The results showed that multiple endocrine systems appear to be dysfunctional in individuals with schizophrenia who exhibit suicidal behaviors. Endocrine Biomarkers included 1) alterations in hypothalamic-pituitary-adrenal (HPA) axis function were detected, with several studies demonstrating elevated baseline and post-dexamethasone cortisol levels in patients with prior or future suicide attempts, although findings regarding dexamethasone non-suppression were mixed, 2) thyroid axis hormone level abnormalities were also observed: suicidal ideation was associated with elevated free thyroxine levels, 3) gonadal axis abnormalities included lower testosterone levels in subgroups who died by violent suicide attempts, 4) reduced parietal cortical pregnenolone levels were reported post-mortem in patients with schizophrenia who had died by suicide.

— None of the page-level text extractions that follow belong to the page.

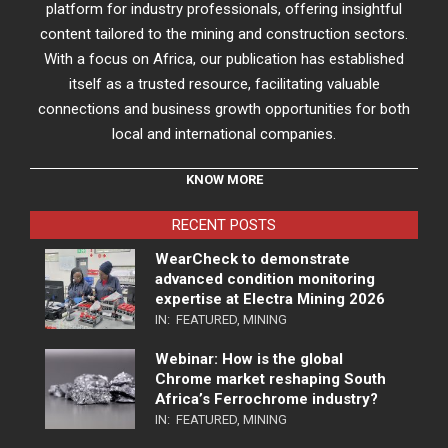
platform for industry professionals, offering insightful
content tailored to the mining and construction sectors.
With a focus on Africa, our publication has established
itself as a trusted resource, facilitating valuable
connections and business growth opportunities for both
local and international companies.
KNOW MORE
RECENT POSTS
WearCheck to demonstrate
advanced condition monitoring
expertise at Electra Mining 2026
IN:
FEATURED
,
MINING
Webinar: How is the global
Chrome market reshaping South
Africa’s Ferrochrome industry?
IN:
FEATURED
,
MINING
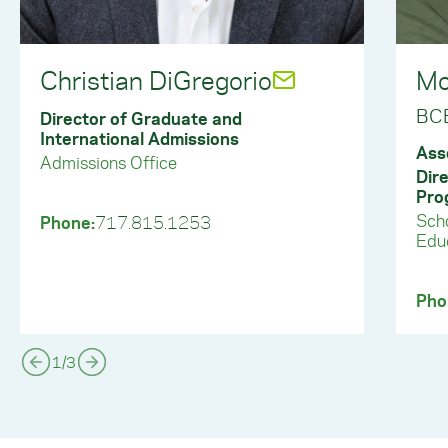
Christian DiGregorio
Mo
BC
Director of Graduate and
International Admissions
Ass
Admissions Office
Dir
Pro
Scho
Phone:
717.815.1253
Educ
Pho
1
/
3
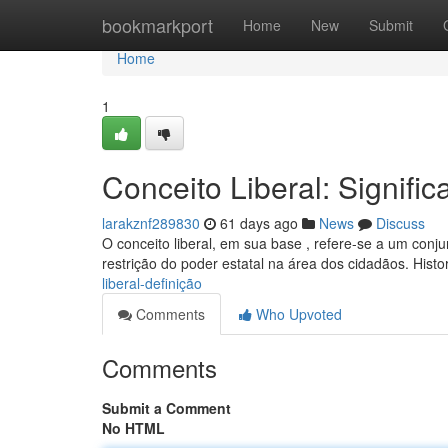
Home
bookmarkport
Home
New
Submit
Home
1
Conceito Liberal: Signific
larakznf289830
61 days ago
News
Discuss
O conceito liberal, em sua base , refere-se a um conj
restrição do poder estatal na área dos cidadãos. Hist
liberal-definição
Comments
Who Upvoted
Comments
Submit a Comment
No HTML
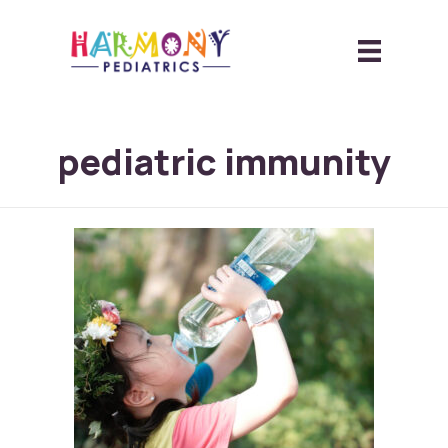
pediatric immunity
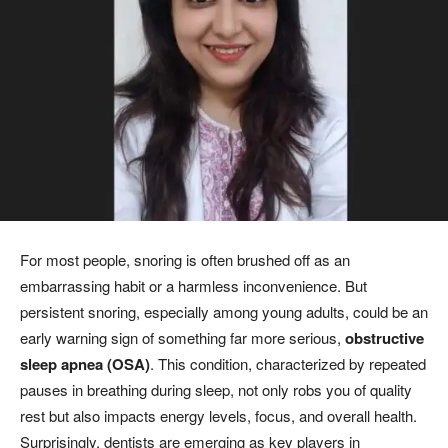
For most people, snoring is often brushed off as an
embarrassing habit or a harmless inconvenience. But
persistent snoring, especially among young adults, could be an
early warning sign of something far more serious,
obstructive
sleep apnea (OSA)
. This condition, characterized by repeated
pauses in breathing during sleep, not only robs you of quality
rest but also impacts energy levels, focus, and overall health.
Surprisingly, dentists are emerging as key players in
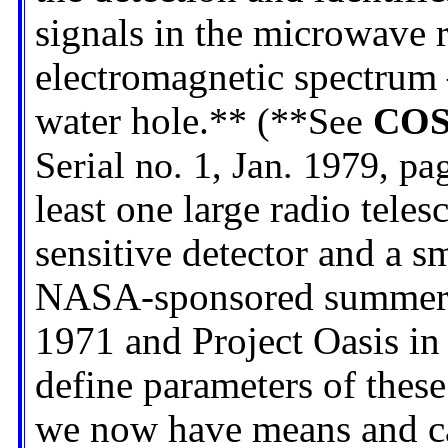
signals in the microwave r
electromagnetic spectrum 
water hole.
** (**See
COS
Serial no. 1, Jan. 1979, pa
least one large radio tele
sensitive detector and a s
NASA-sponsored summer p
1971 and Project Oasis in
define parameters of these
we now have means and capa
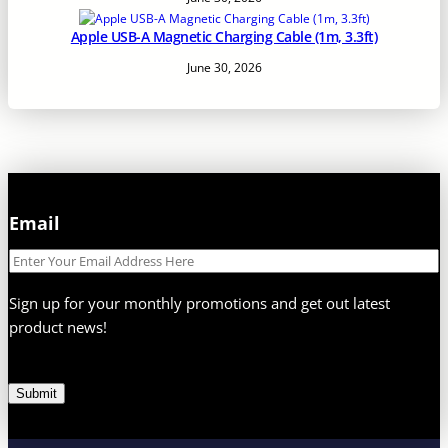
Apple USB-A Magnetic Charging Cable (1m, 3.3ft)
June 30, 2026
Email
E
m
a
Sign up for your monthly promotions and get out latest
i
product news!
l
Submit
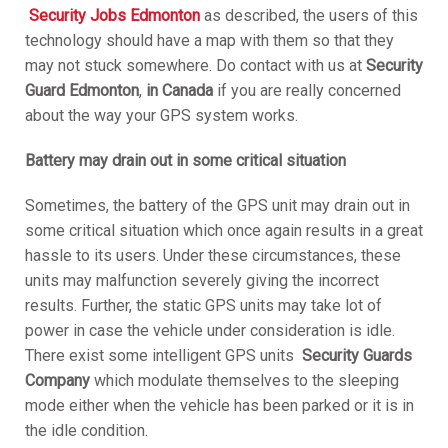
S
ecurity Jobs Edmonton
as described, the users of this
technology should have a map with them so that they
may not stuck somewhere. Do contact with us at
Security
Guard Edmonton
,
in Canada
if you are really concerned
about the way your GPS system works.
Battery may drain out in some critical situation
Sometimes, the battery of the GPS unit may drain out in
some critical situation which once again results in a great
hassle to its users. Under these circumstances, these
units may malfunction severely giving the incorrect
results. Further, the static GPS units may take lot of
power in case the vehicle under consideration is idle.
There exist some intelligent GPS units
S
ecurity Guards
Company
which modulate themselves to the sleeping
mode either when the vehicle has been parked or it is in
the idle condition.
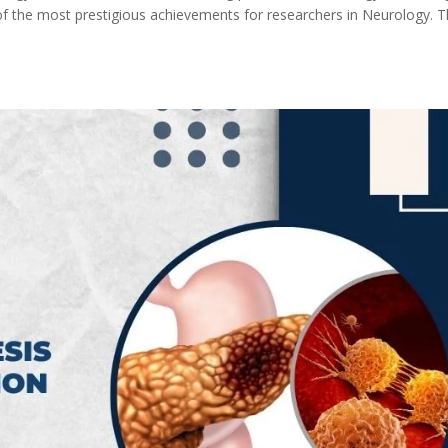
of the most prestigious achievements for researchers in Neurology. 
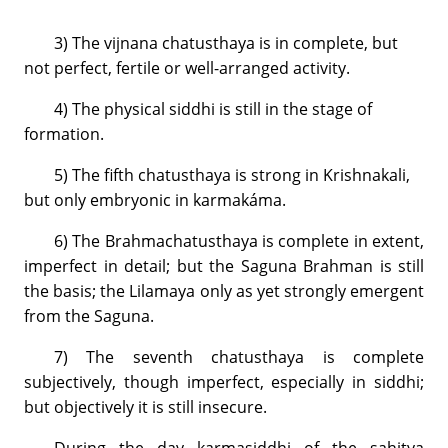
3) The vijnana chatusthaya is in complete, but
not perfect, fertile or well-arranged activity.
4) The physical siddhi is still in the stage of
formation.
5) The fifth chatusthaya is strong in Krishnakali,
but only embryonic in karmakáma.
6) The Brahmachatusthaya is complete in extent,
imperfect in detail; but the Saguna Brahman is still
the basis; the Lilamaya only as yet strongly emergent
from the Saguna.
7) The seventh chatusthaya is complete
subjectively, though imperfect, especially in siddhi;
but objectively it is still insecure.
During the day karmasiddhi of the sahitya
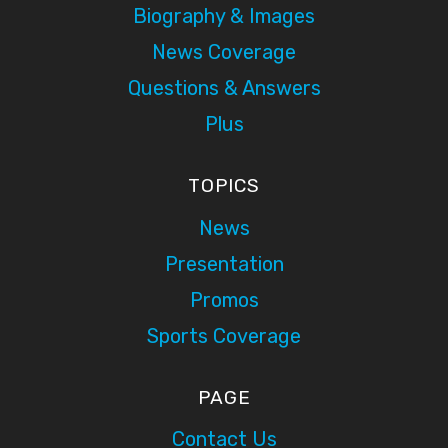
Biography & Images
News Coverage
Questions & Answers
Plus
TOPICS
News
Presentation
Promos
Sports Coverage
PAGE
Contact Us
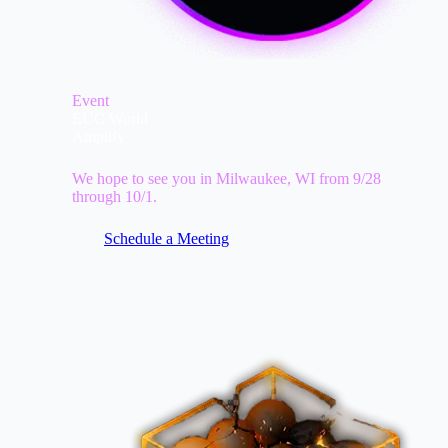
Event
EUC World
Amplify
We hope to see you in Milwaukee, WI from 9/28
through 10/1.
Schedule a Meeting
Image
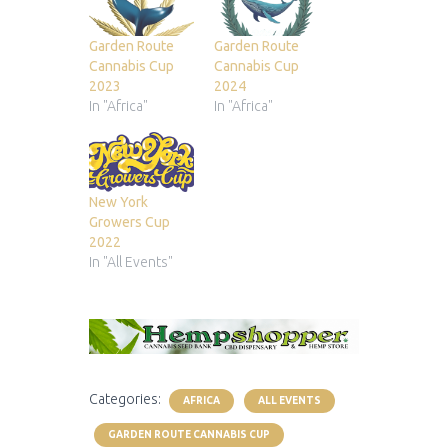
Garden Route
Garden Route
Cannabis Cup
Cannabis Cup
2023
2024
In "Africa"
In "Africa"
New York
Growers Cup
2022
In "All Events"
Categories:
AFRICA
ALL EVENTS
GARDEN ROUTE CANNABIS CUP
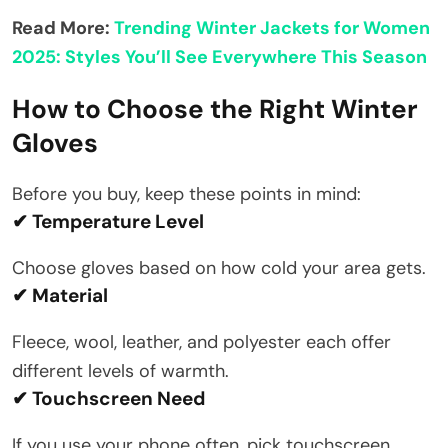
Read More:
Trending Winter Jackets for Women
2025: Styles You’ll See Everywhere This Season
How to Choose the Right Winter
Gloves
Before you buy, keep these points in mind:
✔ Temperature Level
Choose gloves based on how cold your area gets.
✔ Material
Fleece, wool, leather, and polyester each offer
different levels of warmth.
✔ Touchscreen Need
If you use your phone often, pick touchscreen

Of note, prolactin and BDNF levels were not associated with suicidality.

Discussion

These findings demonstrate that suicide in schizophrenia appears to be associated with dysfunction of multiple endocrine pathways. While the current research does not establish causality, the findings indicate biologically plausible pathways that require additional investigation and may lead to a re-evaluation of the relationships between endocrine function, psychosis pathophysiology, and suicide risk. Thus, endocrine markers may facilitate the early identification of high risk of suicide in patients with schizophrenia.